— Stated problem —
Copy every line of each item below, keeping each one word for word.

########################################

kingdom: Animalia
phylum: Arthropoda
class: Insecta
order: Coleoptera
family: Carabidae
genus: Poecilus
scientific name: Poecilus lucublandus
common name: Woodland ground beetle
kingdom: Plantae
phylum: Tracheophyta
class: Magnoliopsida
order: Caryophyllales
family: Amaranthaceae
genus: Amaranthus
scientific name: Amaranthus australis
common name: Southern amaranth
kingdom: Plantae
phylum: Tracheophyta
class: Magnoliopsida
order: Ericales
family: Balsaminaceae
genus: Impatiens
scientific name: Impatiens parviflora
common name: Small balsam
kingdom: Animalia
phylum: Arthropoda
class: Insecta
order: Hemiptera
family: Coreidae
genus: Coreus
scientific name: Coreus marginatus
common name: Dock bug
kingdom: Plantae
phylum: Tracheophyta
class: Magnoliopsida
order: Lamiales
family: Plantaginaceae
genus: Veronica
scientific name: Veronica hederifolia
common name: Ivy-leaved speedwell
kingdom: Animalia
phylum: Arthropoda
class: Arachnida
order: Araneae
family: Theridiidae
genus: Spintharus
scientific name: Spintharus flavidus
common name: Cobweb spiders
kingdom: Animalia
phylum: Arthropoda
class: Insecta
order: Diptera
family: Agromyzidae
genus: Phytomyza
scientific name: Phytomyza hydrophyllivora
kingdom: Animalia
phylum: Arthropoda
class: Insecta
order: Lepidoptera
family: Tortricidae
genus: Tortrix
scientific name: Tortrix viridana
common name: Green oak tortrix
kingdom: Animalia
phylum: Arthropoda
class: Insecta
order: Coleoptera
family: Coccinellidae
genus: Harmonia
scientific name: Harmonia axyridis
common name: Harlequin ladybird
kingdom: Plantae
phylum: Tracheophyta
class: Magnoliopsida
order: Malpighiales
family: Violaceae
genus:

########################################

— In response —
kingdom: Animalia
phylum: Arthropoda
class: Insecta
order: Coleoptera
family: Carabidae
genus: Poecilus
scientific name: Poecilus lucublandus
common name: Woodland ground beetle
kingdom: Plantae
phylum: Tracheophyta
class: Magnoliopsida
order: Caryophyllales
family: Amaranthaceae
genus: Amaranthus
scientific name: Amaranthus australis
common name: Southern amaranth
kingdom: Plantae
phylum: Tracheophyta
class: Magnoliopsida
order: Ericales
family: Balsaminaceae
genus: Impatiens
scientific name: Impatiens parviflora
common name: Small balsam
kingdom: Animalia
phylum: Arthropoda
class: Insecta
order: Hemiptera
family: Coreidae
genus: Coreus
scientific name: Coreus marginatus
common name: Dock bug
kingdom: Plantae
phylum: Tracheophyta
class: Magnoliopsida
order: Lamiales
family: Plantaginaceae
genus: Veronica
scientific name: Veronica hederifolia
common name: Ivy-leaved speedwell
kingdom: Animalia
phylum: Arthropoda
class: Arachnida
order: Araneae
family: Theridiidae
genus: Spintharus
scientific name: Spintharus flavidus
common name: Cobweb spiders
kingdom: Animalia
phylum: Arthropoda
class: Insecta
order: Diptera
family: Agromyzidae
genus: Phytomyza
scientific name: Phytomyza hydrophyllivora
kingdom: Animalia
phylum: Arthropoda
class: Insecta
order: Lepidoptera
family: Tortricidae
genus: Tortrix
scientific name: Tortrix viridana
common name: Green oak tortrix
kingdom: Animalia
phylum: Arthropoda
class: Insecta
order: Coleoptera
family: Coccinellidae
genus: Harmonia
scientific name: Harmonia axyridis
common name: Harlequin ladybird
kingdom: Plantae
phylum: Tracheophyta
class: Magnoliopsida
order: Malpighiales
family: Violaceae
genus:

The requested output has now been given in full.